▽

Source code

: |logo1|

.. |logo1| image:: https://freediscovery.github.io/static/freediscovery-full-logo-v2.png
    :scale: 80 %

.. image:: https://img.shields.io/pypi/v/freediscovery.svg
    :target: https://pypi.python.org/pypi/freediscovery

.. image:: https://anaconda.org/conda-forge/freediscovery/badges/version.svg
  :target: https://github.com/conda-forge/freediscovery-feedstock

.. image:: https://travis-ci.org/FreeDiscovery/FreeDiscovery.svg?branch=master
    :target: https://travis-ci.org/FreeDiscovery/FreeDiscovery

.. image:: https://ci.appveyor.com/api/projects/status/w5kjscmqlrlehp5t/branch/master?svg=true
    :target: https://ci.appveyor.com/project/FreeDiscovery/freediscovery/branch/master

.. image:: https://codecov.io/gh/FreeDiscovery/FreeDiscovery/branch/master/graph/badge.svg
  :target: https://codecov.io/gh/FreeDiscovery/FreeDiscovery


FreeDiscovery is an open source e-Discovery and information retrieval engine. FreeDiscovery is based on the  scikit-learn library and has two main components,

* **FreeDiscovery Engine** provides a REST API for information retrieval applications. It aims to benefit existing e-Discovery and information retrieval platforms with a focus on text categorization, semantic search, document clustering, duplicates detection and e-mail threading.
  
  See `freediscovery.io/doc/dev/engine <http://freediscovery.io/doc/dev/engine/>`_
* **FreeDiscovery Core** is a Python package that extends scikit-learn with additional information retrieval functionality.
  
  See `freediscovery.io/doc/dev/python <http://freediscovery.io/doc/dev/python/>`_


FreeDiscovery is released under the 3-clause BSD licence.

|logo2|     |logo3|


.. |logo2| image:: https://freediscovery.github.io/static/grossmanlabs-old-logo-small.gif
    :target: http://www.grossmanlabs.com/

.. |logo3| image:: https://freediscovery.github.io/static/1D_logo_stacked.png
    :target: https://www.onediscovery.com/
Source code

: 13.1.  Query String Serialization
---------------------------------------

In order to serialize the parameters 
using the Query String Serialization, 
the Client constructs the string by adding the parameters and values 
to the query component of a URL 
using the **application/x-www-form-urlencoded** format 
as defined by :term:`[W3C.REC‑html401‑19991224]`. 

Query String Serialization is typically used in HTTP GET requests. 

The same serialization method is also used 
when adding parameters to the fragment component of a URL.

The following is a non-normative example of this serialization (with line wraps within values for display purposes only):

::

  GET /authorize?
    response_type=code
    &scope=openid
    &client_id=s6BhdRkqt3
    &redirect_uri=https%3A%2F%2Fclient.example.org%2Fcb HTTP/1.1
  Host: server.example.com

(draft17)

△

**Assignment**
Whichever lines of the material hold the word "using", find and copy them.

**Exercise answer**
using the Query String Serialization, 
using the **application/x-www-form-urlencoded** format 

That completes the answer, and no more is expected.